Many So Cal
cities can lay claim to at least some connection with aviator Pancho Barnes; she was not a person to stay in any one place too long, earth included.
Born Florence Lowe, 1901, in Pasadena and bred in San Marino, derring-do and dreaming big were in her blood. Her grandfather Thaddeus Lowe built the Mt. Lowe Railroad. And her connection to So Pas? That’s the result of an arranged marriage; the first of her four husbands was the Reverand C. Rankin Barnes, of South Pasadena.
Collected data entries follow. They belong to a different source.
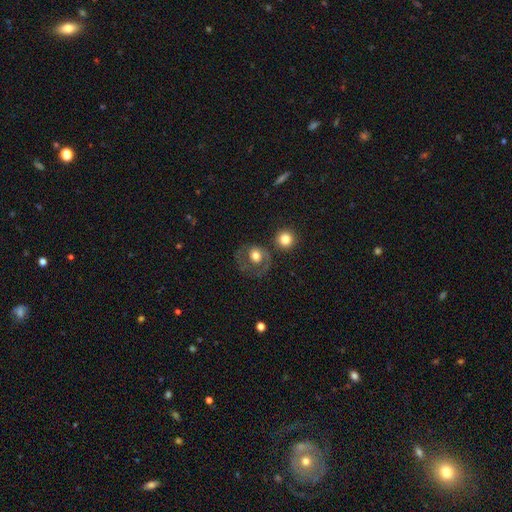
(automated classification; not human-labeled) Smooth or featured: smooth — 51% (featured or disk — 41%)
How rounded: round — 73% (in between — 26%)
Merging: none — 48% (major disturbance — 26%)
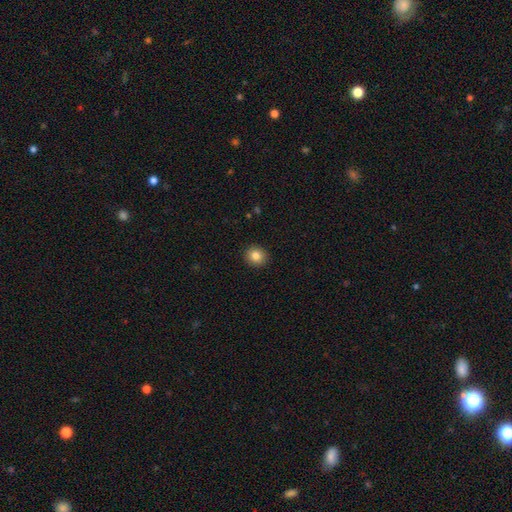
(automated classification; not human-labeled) Smooth or featured?
  - smooth: 84% *
  - star or artifact: 10%
  - featured or disk: 6%
How rounded?
  - round: 84% *
  - in between: 15%
  - cigar-shaped: 1%
Merging?
  - none: 92% *
  - minor disturbance: 5%
  - major disturbance: 2%
  - merger: 1%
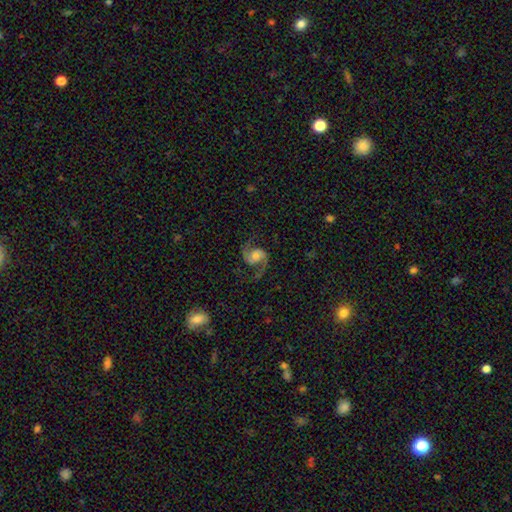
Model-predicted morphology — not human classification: A featured or disk galaxy (92%) with no bar (59%), 2 (95%) medium (58%) spiral arms (98%) and a moderate central bulge (49%). Merging: none (82%).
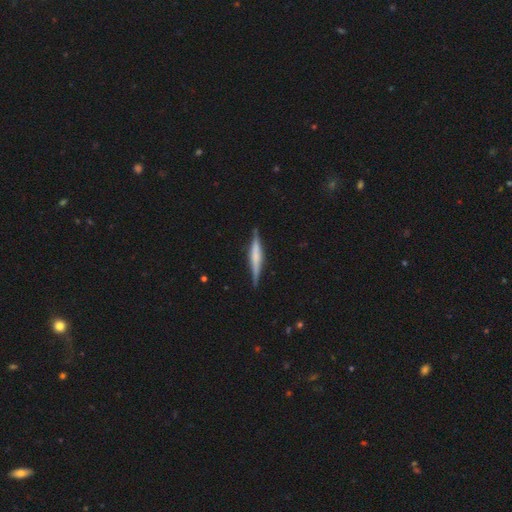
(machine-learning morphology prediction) This appears to be a featured or disk galaxy (63%) viewed edge-on (97%) with a rounded central bulge (39%). Merging: none (87%).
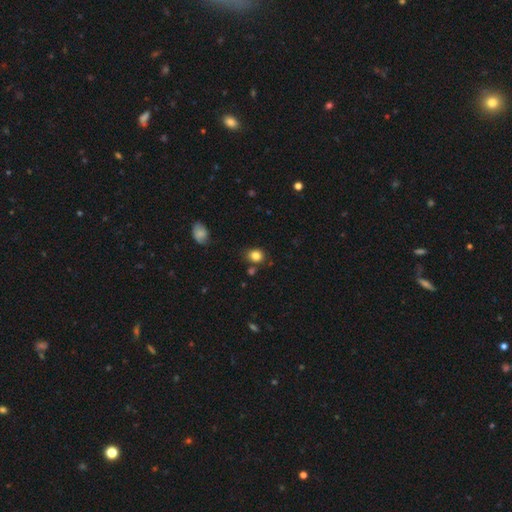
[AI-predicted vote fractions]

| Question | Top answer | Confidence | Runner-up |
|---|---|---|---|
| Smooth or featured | smooth | 83% | star or artifact (11%) |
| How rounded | round | 63% | in between (36%) |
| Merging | none | 76% | minor disturbance (14%) |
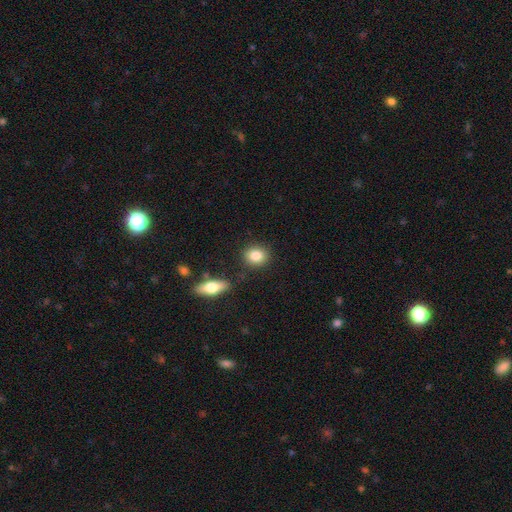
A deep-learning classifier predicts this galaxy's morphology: This appears to be a smooth galaxy with no disk features (85%) that is round (66%). Merging: none (84%).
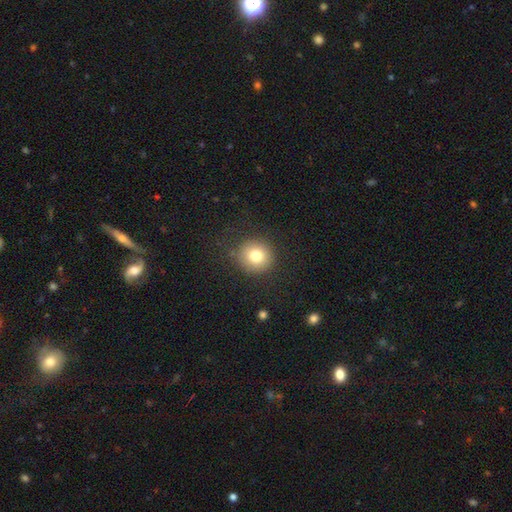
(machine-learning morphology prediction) Smooth or featured? smooth (79%)
How rounded? round (91%)
Merging? none (86%)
Among Pancho Barnes’s many accomplishments, flights of fancy, and adventures that demonstrated a super-human intestinal fortitude, you can include:
- Spent several months running guns and ammunition to revolutionaries in Mexico
- Soloed in first plane after only six hours of instruction
- Performed as a barnstormer
- Broke Amelia Earhart’s air speed record
- Worked as a Hollywood stunt pilot
- Started the first union for Hollywood stunt fliers
And that's the short list.
After losing most of her money in the Great Depression, Barnes collected what little cash remained and bought acreage in the Mojave Desert. There she opened the soon-to-be-infamous, perhaps scandalous, Happy Bottom Riding Club. At Happy Bottom, her friends included a young Chuck Yeager and Buzz Aldrin.
Oh, and the name “Pancho:” Barnes adopted that during her Mexican adventures. She and her compadres were captured by government guards and only Barnes and one other friend escaped. They rode out of Mexico on burros. Depending on which account you read, either her friend said she looked like Don Quixote’s squat sidekick Sancho Panza, or the ordeal had given her great respect for Mexican revolutionary Pancho Villa.
Either way, like the rest of Barnes’s life, it's a good story.